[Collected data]
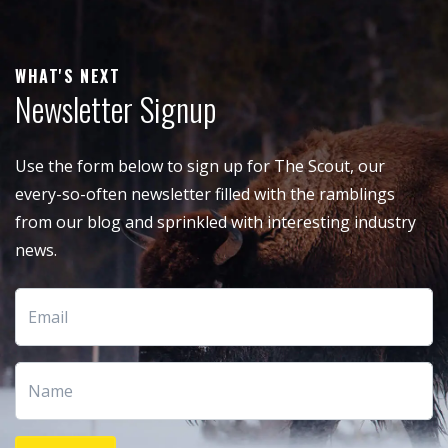
WHAT'S NEXT
Newsletter Signup
Use the form below to sign up for The Scout, our
every-so-often newsletter filled with the ramblings
from our blog and sprinkled with interesting industry
news.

What to produce: Can you convert the lines of text from all the rows above into a numbered list, skipping any blank lines and leaving the pictures out?

Answer for this exercise:
1. WHAT'S NEXT
2. Newsletter Signup
3. Use the form below to sign up for The Scout, our
4. every-so-often newsletter filled with the ramblings
5. from our blog and sprinkled with interesting industry
6. news.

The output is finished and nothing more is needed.